Last year, president Koroma was so overwhelmed by the sight of his citizens waiting for public transport, that he insisted that the nation borrow $12 million to help alleviate the problem.
Spend $12 million on girls’ and women’s education and vocational skills training in Sierra Leone, and the investment returns to the nation will be immense.
Take the ultra-modern Sierra Leone embassy scheduled to open in Ethiopia later this year. How many ultra-modern birthing facilities has Ernest Koroma opened for women and children in Sierra Leone?
Are women and children second class citizens in the country? How can the president contemplate taking on a mammoth debt estimated at over $400 million, for the proposed Mamamah Airport only to achieve his political ambition, yet refuse to provide proper healthcare for women? (Photo: The existing airport is yet to reach full capacity, yet there is talk of building a new one at $400 million).
Do these alarming death rates in the country concern the President?
Wouldn’t world class health facilities be a greater legacy for the president, than a new international airport which most women in the country will never live long enough to afford the cost of using?
Abortion should be less about morality and more about finding solutions that will save and protect lives.
Social issues could be tackled in Sierra Leone, if the faith community spends more time rolling their sleeves up and working hard to address those issues, rather than standing on the sidelines offering lectures to the already oppressed and downtrodden.

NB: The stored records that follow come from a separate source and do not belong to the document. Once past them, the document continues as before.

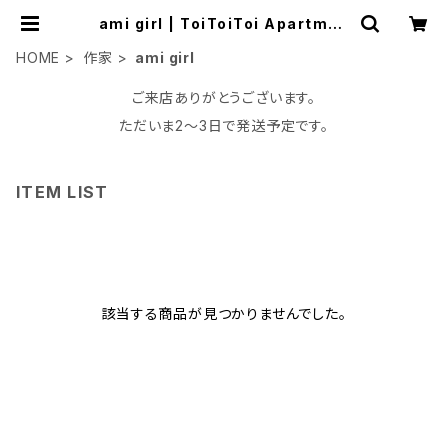
ami girl | ToiToiToi Apartmen
t
HOME
作家
ami girl
ご来店ありがとうございます。
ただいま2〜3日で発送予定です。
ITEM LIST
該当する商品が見つかりませんでした。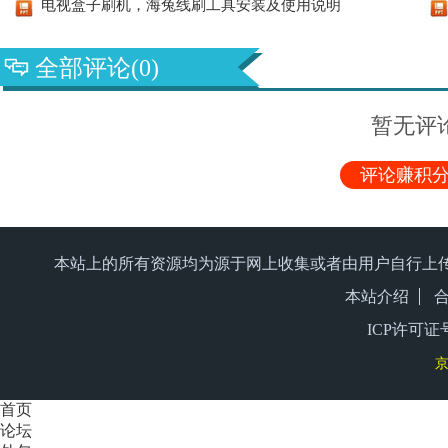
电视盒子刷机，海兔线刷工具安装及使用说明
全部评论(0)
暂无评
评论赚积分
本站上的所有资源均为源于网上收集或者由用户自行上
本站介绍
ICP许可证号
京
首页
论坛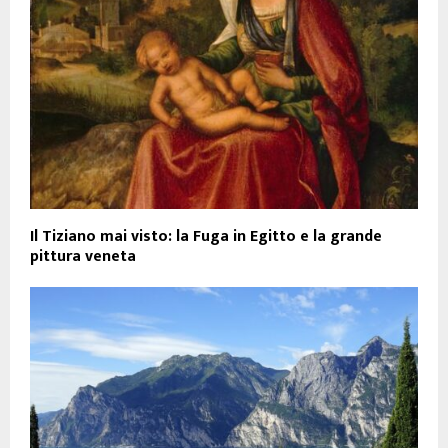
Il Tiziano mai visto: la Fuga in Egitto e la grande
pittura veneta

In this ongoing debate about abortion in Sierra Leone, it must be acknowledged that faith community’s opposition to abortion, is a reflection of their beliefs, and they have every right to share their objections.

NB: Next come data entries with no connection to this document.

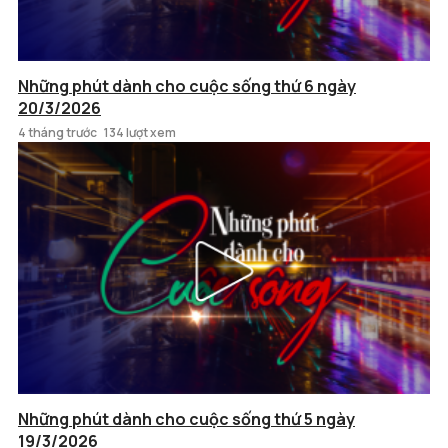
Những phút dành cho cuộc sống thứ 6 ngày
20/3/2026
4 tháng trước
134 lượt xem
Những phút dành cho cuộc sống thứ 5 ngày
19/3/2026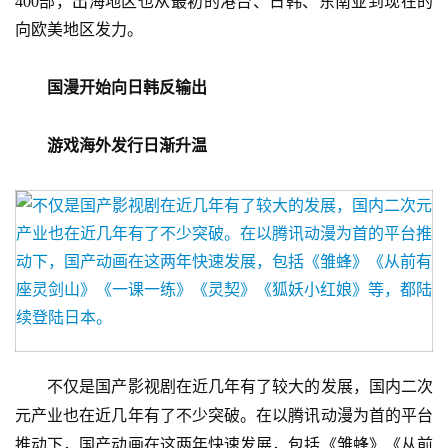
400部，出海地区也从最初的港台、日韩、东南亚到现在的
向欧美地区发力。
国漫开始向日韩反输出
首
游戏海外发行日渐升温
页
游
茶
原
创
游
戏
　　不仅是国产影视剧在近几年有了较大的发展，国内二次
业
元产业也在近几年有了不少突破。在以腾讯动漫为首的平台
界
推动下，国产动画在这两年快速发展，包括《雏蜂》《从前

However, the question that must be asked is what are they going to do to reduce and eliminate the conditions that girls and women face, that make them seek abortions in the first place?
It is time for religious groups in Sierra Leone to be more proactive in creating greater opportunities for girls and women in the country.
Standing on the lines and cherry picking those issues they find convenient to vocalize, is not good enough.
Women and children are already dying from years of neglect and inaction. Will these faith leaders take up the challenge, by creating programs and services that will not only improve the well being of young girls and women in the country, but elevate their social status and economic empowerment?
The government of Sierra Leone has already shown they are incapable of providing sustainable solutions to the myriad of health, social and economic problems that young girls and women are facing in Sierra Leone, so now it is up to other leaders to show the way.
What if unborn babies are human beings too, who deserve protection and encouragement too?
Killing them is a moral issue, just as killing women is a moral issue, and not just a medical one. And of course we can and we do legislate morality.
That is what Sierra Leone’s criminal code is: It is morality turned into laws against stealing, wounding, killing, bearing false witness, etc.
If there are other broader, safer and healthier ways to empower our daughters, sisters, mothers, and nieces to face the realities of their anatomy and physiology during their human growth, development and ageing, then I support that.
We should not be judged, but we can express our views on moral and social issues liberally without stepping on the other person’s toes.
We are a developing economy, and our human instincts and desires need the appropriate channels to satisfy them.
we read that in some western nations high school children are given condoms. Even me when I was a student at the Njala University in 1998 at the wellington campus or western area, we were given condoms for safe sex.
I am sure president Koroma will read this information and bring in ideas that can benefit everyone. Will Sierra Leone remain at the butt of all other nations for developments?